The young woman – who turned out to be 16 when she was killed – has been identified by police as Margaret Fetterolf of Alexandria, Virginia. Family members told detectives the teenager went missing in 1975, a year before she was found strangled with her body wrapped in a white sheet and her hands tied behind her back near the Lorraine Park cemetery.
In a video provided by county police, Cpl. Dona L. Carter, who works with the Criminal Investigation Unit, said it was a “significant” development in the case that could help catch those involved in the murder.
“It’s a very big break in the deal,” she said in the video. âBecause without knowing who she is or where she came from, we really don’t have much to do. We need to know who she may have been with to get leads on this case. “
Carter said the department planned to travel to Alexandria to try and find leads in the area, including chatting and visiting Hayfield High School, which Fetterolf was attending at the time of his disappearance. Detectives are also interested in speaking with friends or former classmates.
For years, police believed Fetterolf was from the Boston area after testing pollen particles that clung to his clothes in 2016. Authorities said the mixture of cedar and subalpine hemlock pollen, identified by a US Customs and Border Patrol scientist, was a combination found only at the Arnold Arboretum in Boston or the New York Botanical Garden.
The clues found at the scene had long pointed to Massachusetts. The type of cloth seed bag pulled over Fetterolf’s head was only sold in Massachusetts. A key in his pocket was made by ILCO in Fitchburg, Massachusetts. A coarse tattoo of the letters “JP” could signify the Jamaica Plain neighborhood in Boston.
Police said Wednesday it was not clear when – or if – Fetterolf was already in Boston.
“It wasn’t until recently that Virginia became an area of ââinterest,” said police spokeswoman Joy Stewart.

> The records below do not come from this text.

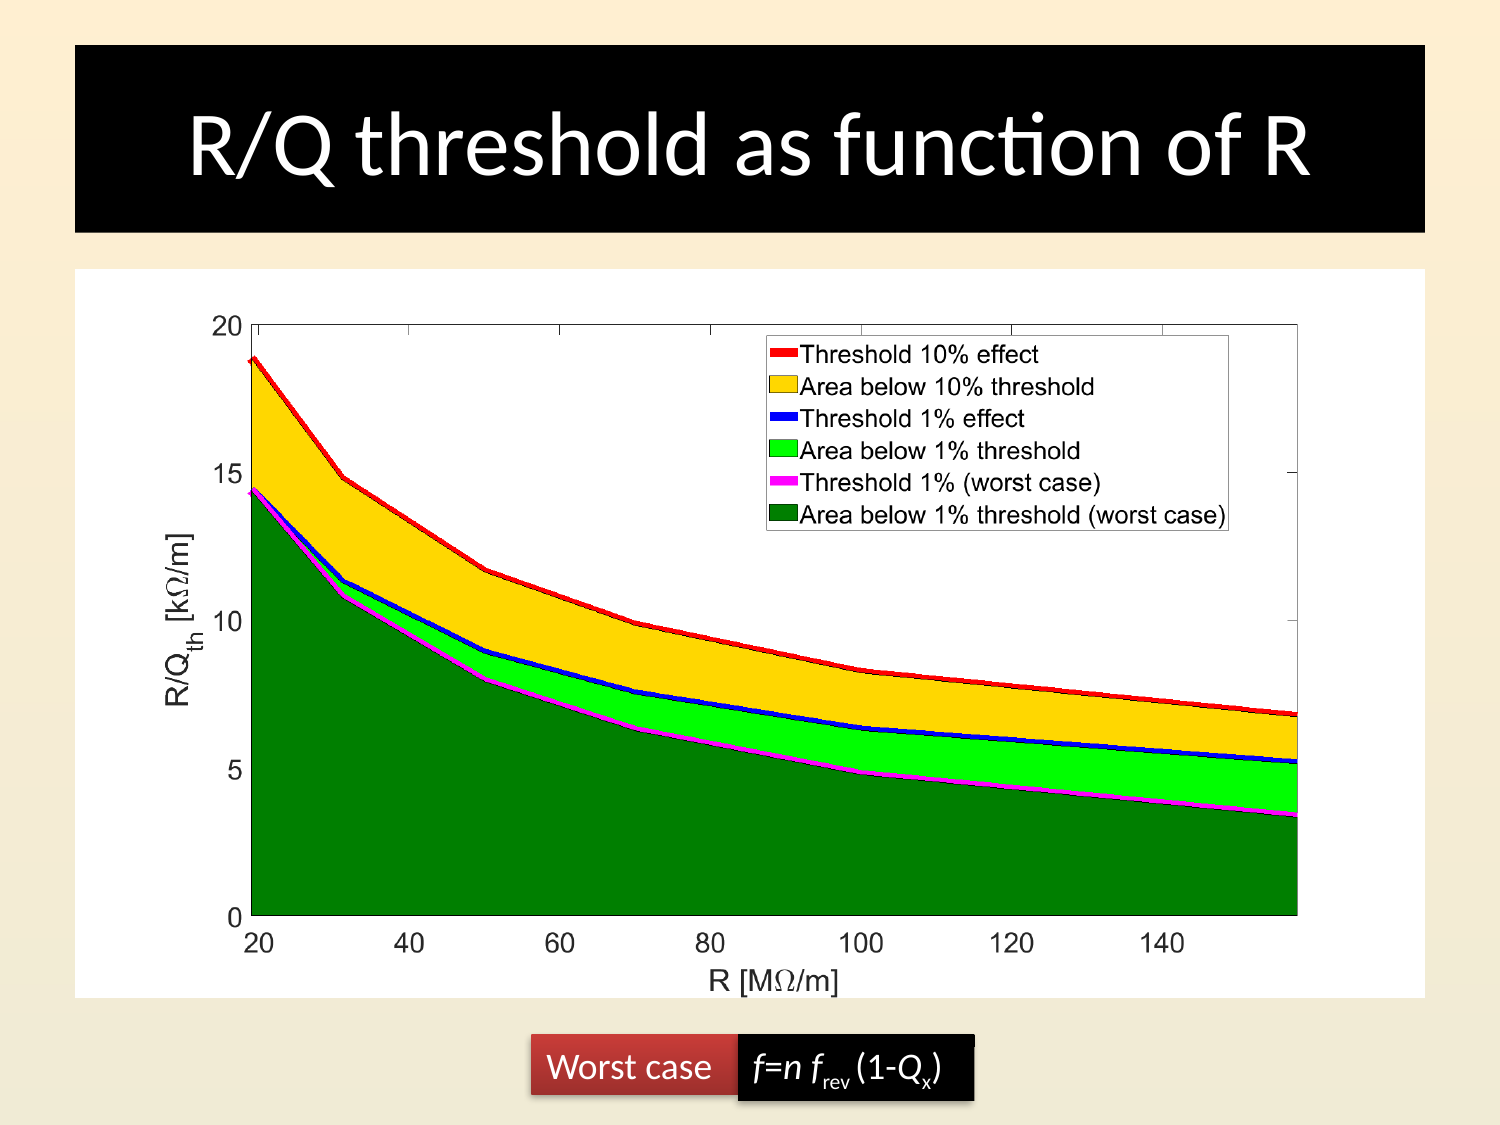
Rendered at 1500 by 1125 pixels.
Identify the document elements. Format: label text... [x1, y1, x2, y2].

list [74, 269, 1426, 999]
title R/Q threshold as function of R [75, 45, 1425, 233]
text_box Worst case [531, 1034, 736, 1095]
text_box f=n frev (1-Qx) [738, 1034, 975, 1101]
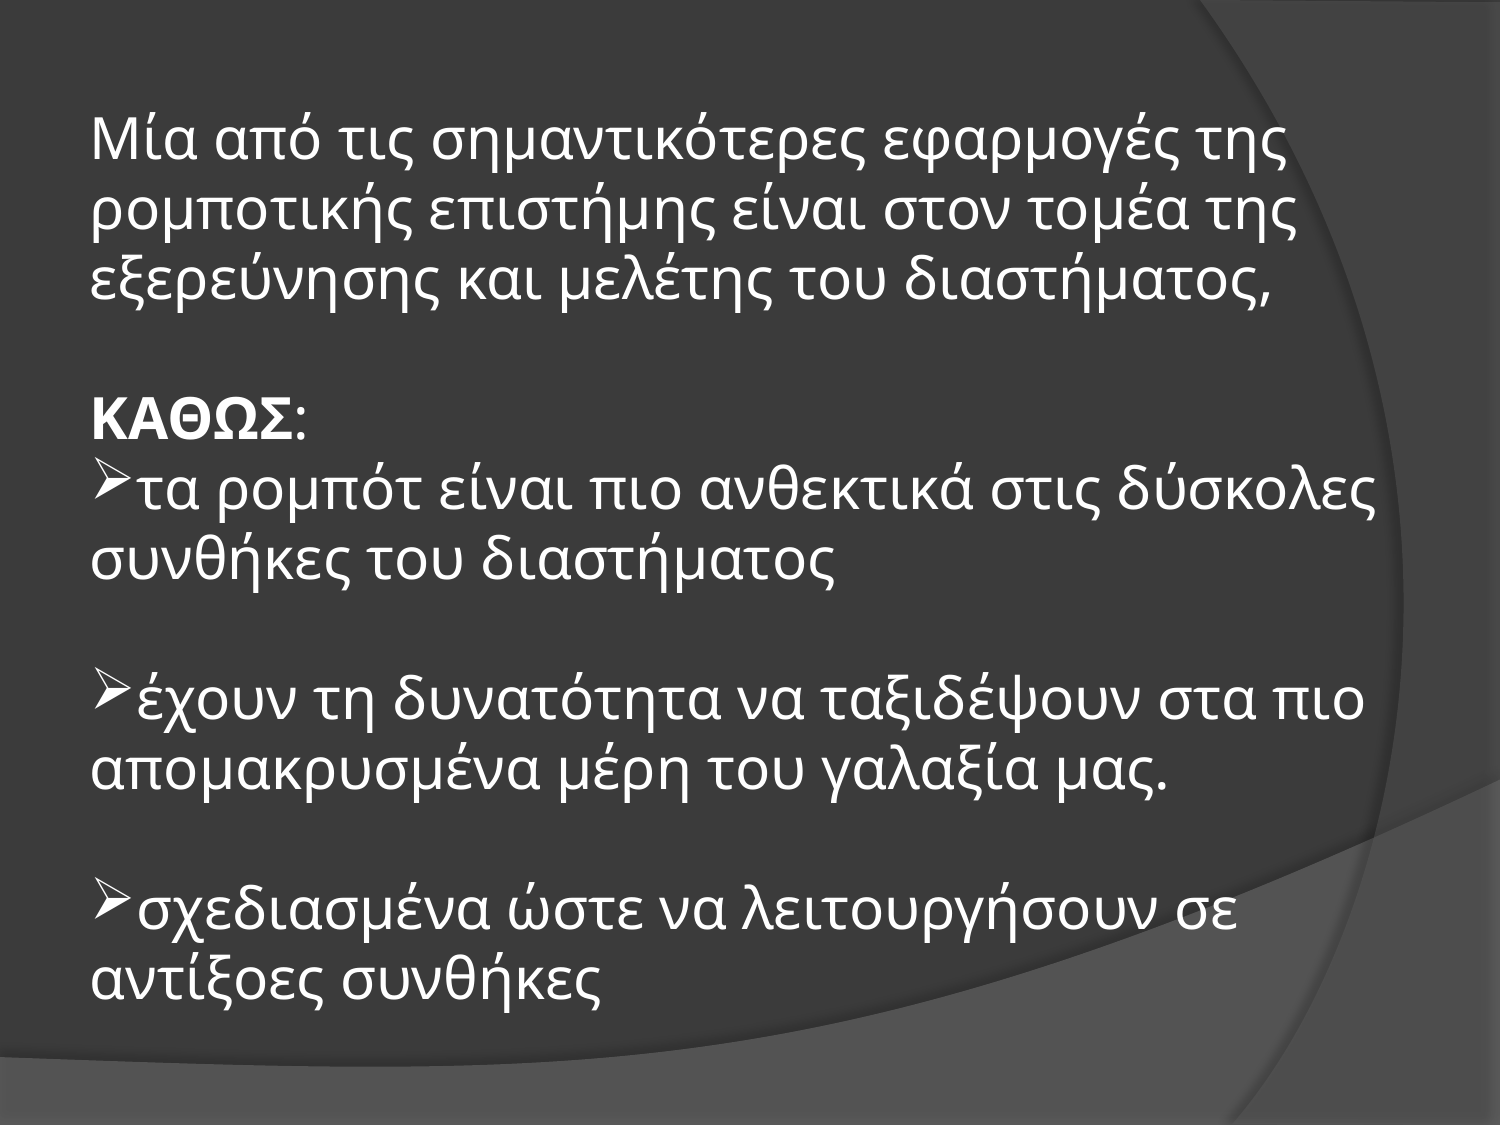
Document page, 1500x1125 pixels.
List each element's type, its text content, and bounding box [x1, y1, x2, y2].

text_box Μία από τις σημαντικότερες εφαρμογές της ρομποτικής επιστήμης είναι στον τομέα της εξερεύνησης και μελέτης του διαστήματος, ΚΑΘΩΣ: τα ρομπότ είναι πιο ανθεκτικά στις δύσκολες συνθήκες του διαστήματος έχουν τη δυνατότητα να ταξιδέψουν στα πιο απομακρυσμένα μέρη του γαλαξία μας. σχεδιασμένα ώστε να λειτουργήσουν σε αντίξοες συνθήκες [75, 93, 1425, 1059]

A year after the pollen was discovered, the National Center for Missing and Exploited Children released a new facial reconstruction image of Fetterolf.
Then police said their big breakup happened earlier this year.
The National Center for Missing and Exploited Children – which aided county police in the investigation – as well as Bode Technology, one of the largest private forensic DNA labs in the United States, further tests DNA were made. These results were crucial in helping identify Fetterolf, authorities said.
A woman on her way to church on September 12, 1976 spotted a pickup truck near the Lorraine Park cemetery. Officers found Fetterolf wearing beige jeans, a white short-sleeved shirt and a rawhide collar. Police previously believed she was in her late teens or twenties. she was about 5 feet 8 inches tall, weighed 159 pounds, and had brown hair and brown eyes. Tips first poured in but have declined over the years.
The brown-haired, brown-haired girl was also allegedly sexually assaulted. The drug chlorpromazine, an antipsychotic drug, was found in her system.
Anyone who may have information on this matter is urged to contact Baltimore County detectives at 410-307-2020.